What is expected: Faithfully repeat all of the records, as they are written below.

Pixel coordinate boxes:

/---

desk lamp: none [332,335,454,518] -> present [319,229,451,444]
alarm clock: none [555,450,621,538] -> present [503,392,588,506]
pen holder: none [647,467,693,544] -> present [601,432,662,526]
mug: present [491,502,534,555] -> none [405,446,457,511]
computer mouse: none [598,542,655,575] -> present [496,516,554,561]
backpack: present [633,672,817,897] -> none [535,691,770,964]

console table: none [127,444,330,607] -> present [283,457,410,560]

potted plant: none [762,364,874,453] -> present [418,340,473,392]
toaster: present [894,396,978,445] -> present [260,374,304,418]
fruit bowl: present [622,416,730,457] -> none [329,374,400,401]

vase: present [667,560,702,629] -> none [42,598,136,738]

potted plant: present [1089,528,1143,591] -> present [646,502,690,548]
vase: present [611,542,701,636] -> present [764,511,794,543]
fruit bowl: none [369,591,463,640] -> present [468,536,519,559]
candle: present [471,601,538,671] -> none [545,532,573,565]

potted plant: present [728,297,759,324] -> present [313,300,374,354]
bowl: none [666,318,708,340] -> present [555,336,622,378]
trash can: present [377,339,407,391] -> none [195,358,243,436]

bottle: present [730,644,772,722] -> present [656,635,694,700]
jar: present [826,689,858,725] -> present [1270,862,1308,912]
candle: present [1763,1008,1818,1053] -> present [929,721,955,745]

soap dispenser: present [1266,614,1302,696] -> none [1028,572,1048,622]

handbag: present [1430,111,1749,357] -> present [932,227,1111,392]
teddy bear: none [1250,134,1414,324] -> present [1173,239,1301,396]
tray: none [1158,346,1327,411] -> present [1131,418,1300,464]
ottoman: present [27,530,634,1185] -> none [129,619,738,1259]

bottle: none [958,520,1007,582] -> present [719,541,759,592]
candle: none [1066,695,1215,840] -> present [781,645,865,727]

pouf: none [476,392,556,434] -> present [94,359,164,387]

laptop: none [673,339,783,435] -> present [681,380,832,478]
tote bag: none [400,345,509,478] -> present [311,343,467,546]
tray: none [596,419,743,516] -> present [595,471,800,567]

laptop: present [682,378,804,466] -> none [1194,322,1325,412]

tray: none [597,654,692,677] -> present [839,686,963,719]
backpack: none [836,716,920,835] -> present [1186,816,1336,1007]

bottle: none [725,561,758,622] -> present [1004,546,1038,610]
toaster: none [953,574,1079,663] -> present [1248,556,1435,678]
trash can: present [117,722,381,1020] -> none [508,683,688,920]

\---

Solution:
desk lamp: none [332,335,454,518] -> present [319,229,451,444]
alarm clock: none [555,450,621,538] -> present [503,392,588,506]
pen holder: none [647,467,693,544] -> present [601,432,662,526]
mug: present [491,502,534,555] -> none [405,446,457,511]
computer mouse: none [598,542,655,575] -> present [496,516,554,561]
backpack: present [633,672,817,897] -> none [535,691,770,964]

console table: none [127,444,330,607] -> present [283,457,410,560]

potted plant: none [762,364,874,453] -> present [418,340,473,392]
toaster: present [894,396,978,445] -> present [260,374,304,418]
fruit bowl: present [622,416,730,457] -> none [329,374,400,401]

vase: present [667,560,702,629] -> none [42,598,136,738]

potted plant: present [1089,528,1143,591] -> present [646,502,690,548]
vase: present [611,542,701,636] -> present [764,511,794,543]
fruit bowl: none [369,591,463,640] -> present [468,536,519,559]
candle: present [471,601,538,671] -> none [545,532,573,565]

potted plant: present [728,297,759,324] -> present [313,300,374,354]
bowl: none [666,318,708,340] -> present [555,336,622,378]
trash can: present [377,339,407,391] -> none [195,358,243,436]

bottle: present [730,644,772,722] -> present [656,635,694,700]
jar: present [826,689,858,725] -> present [1270,862,1308,912]
candle: present [1763,1008,1818,1053] -> present [929,721,955,745]

soap dispenser: present [1266,614,1302,696] -> none [1028,572,1048,622]

handbag: present [1430,111,1749,357] -> present [932,227,1111,392]
teddy bear: none [1250,134,1414,324] -> present [1173,239,1301,396]
tray: none [1158,346,1327,411] -> present [1131,418,1300,464]
ottoman: present [27,530,634,1185] -> none [129,619,738,1259]

bottle: none [958,520,1007,582] -> present [719,541,759,592]
candle: none [1066,695,1215,840] -> present [781,645,865,727]

pouf: none [476,392,556,434] -> present [94,359,164,387]

laptop: none [673,339,783,435] -> present [681,380,832,478]
tote bag: none [400,345,509,478] -> present [311,343,467,546]
tray: none [596,419,743,516] -> present [595,471,800,567]

laptop: present [682,378,804,466] -> none [1194,322,1325,412]

tray: none [597,654,692,677] -> present [839,686,963,719]
backpack: none [836,716,920,835] -> present [1186,816,1336,1007]

bottle: none [725,561,758,622] -> present [1004,546,1038,610]
toaster: none [953,574,1079,663] -> present [1248,556,1435,678]
trash can: present [117,722,381,1020] -> none [508,683,688,920]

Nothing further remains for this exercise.